Yearly PM10 concentration levels in Nicosia ranged between 50.4 and 63.8 μg/m3 and exceeded the European Union annual standard of 40 μg/m3 during every year of the 16-year study. The study of yearly trends showed that PM10 levels in Nicosia decreased over the period 1993 to 2008, probably in part as a result of traffic emission control policies in Cyprus.

PM10 mean concentrations during dust storm days are typically about 100 μg/m3 since 2000, but in earlier years levels on dust storm days were much worse, averaging 470 μg/m3 in 1996. Furthermore, from 1998 to 2008 the number of desert dust days increased at an average rate of 1.7 days per year.
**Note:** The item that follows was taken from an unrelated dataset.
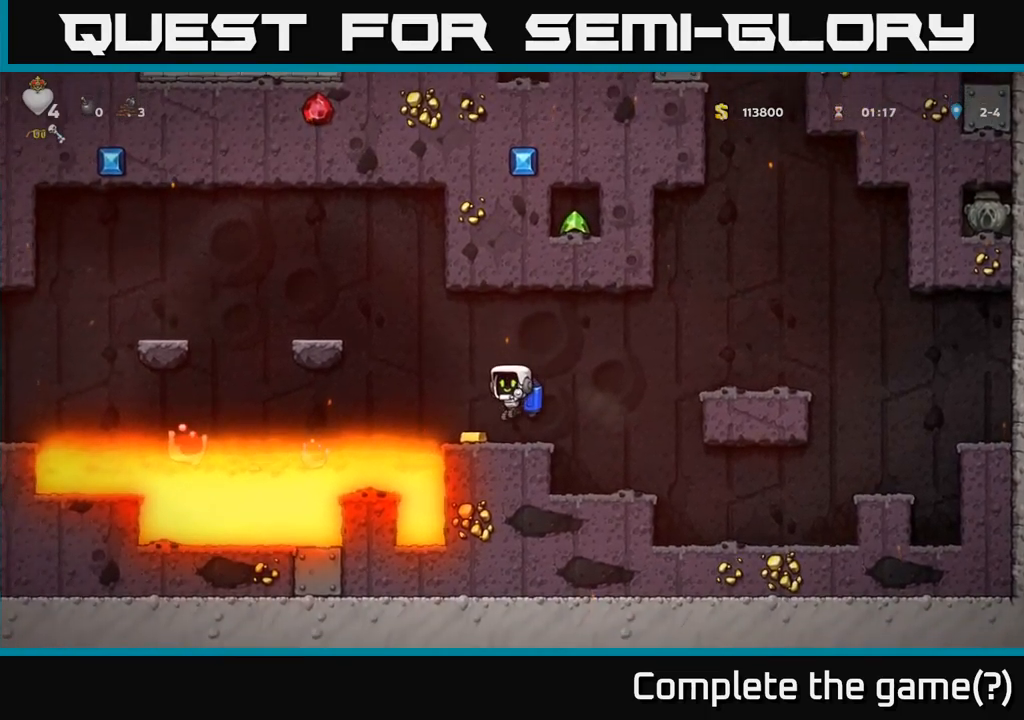
{"dt_ms": 1000, "buttons": [], "left_stick": "center"}
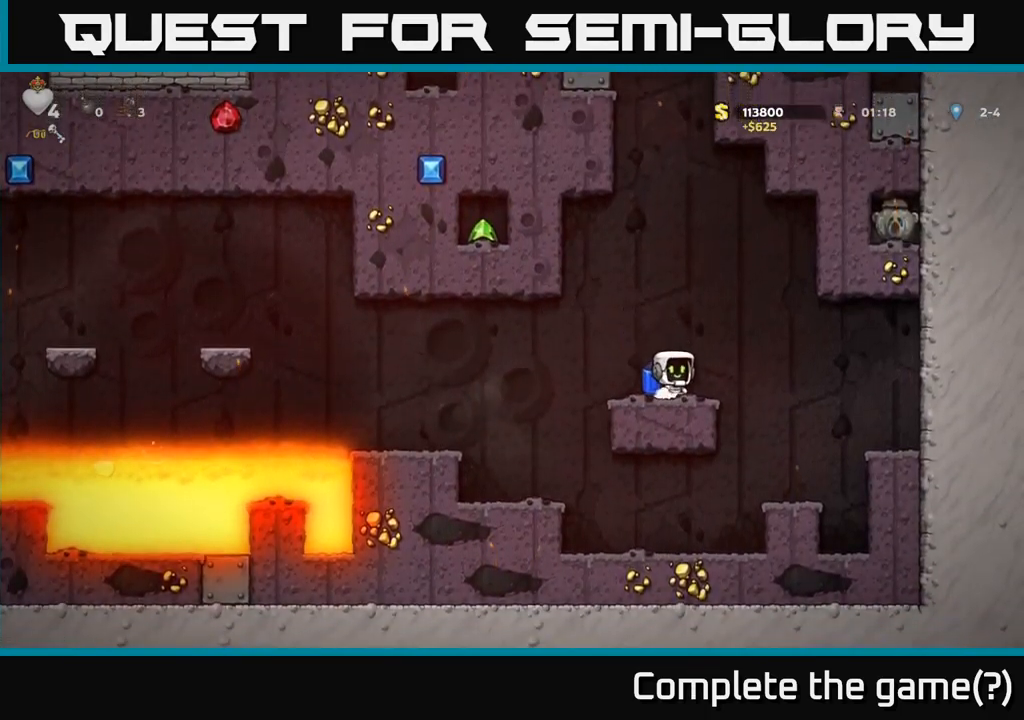
{"dt_ms": 500, "buttons": ["A"], "left_stick": "center", "events": [[17, "A", "down"], [134, "A", "up"], [184, "A", "down"], [317, "A", "up"], [417, "A", "down"]]}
Despite the large impact of dust storms on annual average PM10 concentrations and the increasing frequency of dust storms over time, dust storms were responsible for a small fraction of the exceedances of the daily PM10 limit.

Urban sources in Nicosia were responsible for 43% of the total PM10 concentrations. The impact of the urban source contributions was higher during traffic hours, weekdays, cold months, and low wind conditions, indicating that these contributions are mostly originating from traffic emissions.

Finally, it must be noted that in this paper we assess and discuss the impacts of dust storms, which should not be confused with the contributions of other natural particles such as local resuspended soil and sea salt. It is conceivable that the Earth crust and the sea are major sources of particles in Cyprus, which may be responsible in part for the high levels reported in this study. Recently, we completed 1 year of particle speciation monitoring in the four largest cities of Cyprus: Nicosia, Limassol, Larnaca, and Paphos. A source apportionment analysis is underway to assess the contributions of local resuspended soil and sea salt particles and their relative importance to local anthropogenic emissions, including traffic, aviation, ships, and industrial sources.

Acknowledgment

The Air Quality Section (Department of Labour Inspection, Cyprus Ministry of Labour, Welfare and Social Insurance) and the Cyprus Meteorological Service provided the air pollution and meteorology data, respectively. The authors thank Dr. Alexandra Chudnovsky for her assistance with the satellite data and Dr. Joy Lawrence for her insightful review of the manuscript.

Funding

This study was supported by the Cyprus International Initiative for the Environment and Public Health in association with Harvard School of Public Health (HSPH).

Additional information

Notes on contributors

Souzana Achilleos

Souzana Achilleos, M.S., is a doctoral student at the Exposure, Epidemiology and Risk Program, Department of Environmental Health, Harvard School of Public Health in Boston, MA.

John S. Evans

John S. Evans, Sc.D, is Professor and Director of Cyprus International Institute (CII) for Environmental and Public Health in association with Harvard School of Public Health at Cyprus University of Technology in Limassol, Cyprus.

Panayiotis K. Yiallouros

Panayiotis K. Yiallouros, Ph.D., is Visiting Lecturer and directs the Respiratory Diseases & the Environment Unit at the Cyprus International Institute for Environmental and Public Health at Cyprus University of Technology in Limassol, Cyprus. He is also the head of the Pediatric Pulmonology Clinic at the tertiary Children’s Hospital in Cyprus (Hospital Archbishop Makarios III) and Deputy Director of the Division of Pediatrics.

Savvas Kleanthous

Savvas Kleanthous is the Head of Air Quality Section at the Department of Labour Inspection, Ministry of Labour, Welfare and Social Insurance.

Joel Schwartz

Joel Schwartz, Ph.D., is Professor of Environmental Epidemiology in the Department of Environmental Health and Department of Epidemiology at Harvard School of Public Health in Boston, MA.

Petros Koutrakis

Petros Koutrakis, Ph.D., is Professor of Environmental Sciences in the Department of Environmental Health at Harvard School of Public Health in Boston, MA. He is also the Director of the EPA/Harvard University Center for Ambient Particle Health Effects.